This arises from a (very early) exercise in H. A. Priestley's Introduction to complex analysis. Given the transformation $\frac{z-1}{z+1}$ we were to find the invariant (=fixed?) points, which are $\pm$ i, and apply the transformation to various objects. When applied to the real axis, the transformation appeared to return the whole of the complex plane—every $z$ was included. I used the inverse point form for the real axis, ie $|z-i|=|z+i|$. substituted for $z$, and after multiplying through by $z+1$ and dividing through by $1-i$, (not sure whether this is legitimate...) obtained$$|z-1|=|iz-i|$$ which is true, I think, for all $z$.

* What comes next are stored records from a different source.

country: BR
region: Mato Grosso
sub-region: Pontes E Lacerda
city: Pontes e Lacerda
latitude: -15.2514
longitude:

Later: I tried the same transformation on $|z|=2$ which doesn't go through $i$ or -$i$ either but it returned a perfectly normal looking circle...which didn't involve the 'fixed points' either.

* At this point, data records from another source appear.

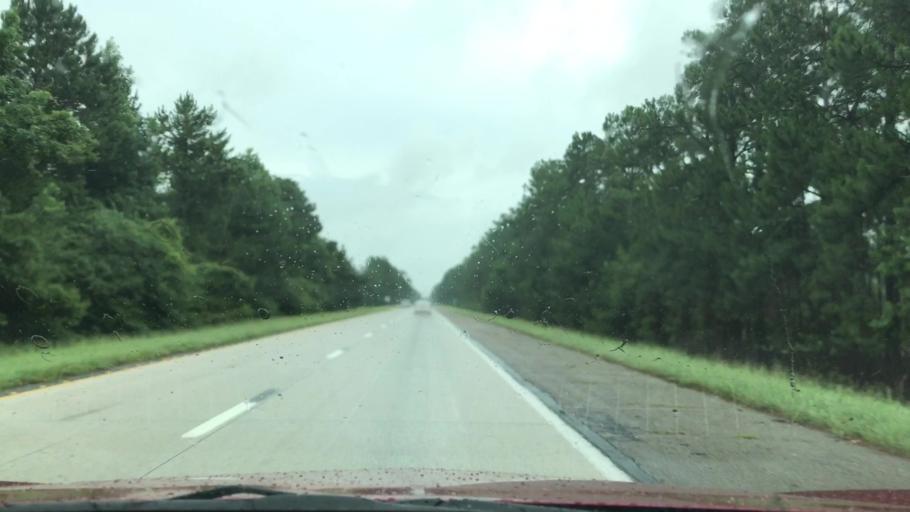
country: US
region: South Carolina
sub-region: Orangeburg County
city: Holly Hill
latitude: 33.2073
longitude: -80.4081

The Möbius transformation $z \rightarrow f(z)=\frac {z-1}{z+1}$ can be re-written as:-
$z \rightarrow f(z) = \frac{(z-1)(\bar{z} + 1)}{(z+1)(\bar{z} + 1)} = \frac{|z|^2 -1 + 2i \text{Im}(z)}{|z+1|^2}$
If $z$ is on the real axis then $\text{Im}(z)=0$ so $f(z)$ is also real i.e. $f$ maps the real axis to itself.

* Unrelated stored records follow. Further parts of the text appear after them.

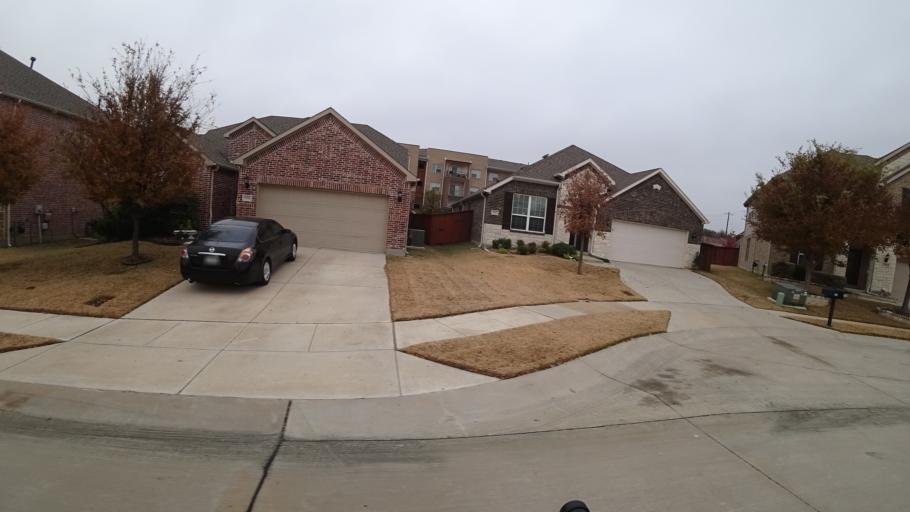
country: US
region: Texas
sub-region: Denton County
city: The Colony
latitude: 33.0634
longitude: -96.9091
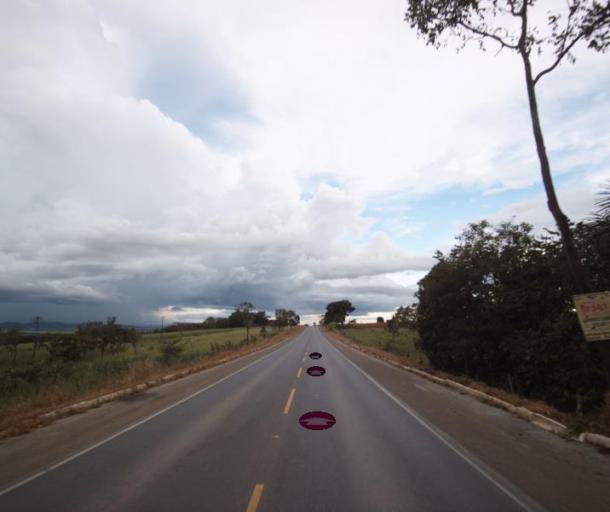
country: BR
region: Goias
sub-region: Itapaci
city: Itapaci
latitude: -14.8415
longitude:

If $z$ is on the imaginary axis then $|z+1|=|z-1|$ so $|f(z)|=1$ i.e. $f$ maps the imaginary axis to the unit circle.
If $|z|=1$ then $f(z) = \frac{2\text{Im}(z)}{|z+1|^2}$ which is purely imaginary i.e. $f$ maps the unit circle back to the imaginary axis.
$\pm i$ are mapped to themselves and $\infty \rightarrow 1 \rightarrow 0 \rightarrow -1 \rightarrow \infty$. In fact, you can show that $f^4(z)=z$ for all $z$.
In general, a Möbius transformation is a 1-1 mapping of the extended complex plane $C \cup {\infty}$ to itself. So the image of a subset of the complex plane (such as the real axis) cannot be the whole complex plane, otherwise the mapping would not be 1-1.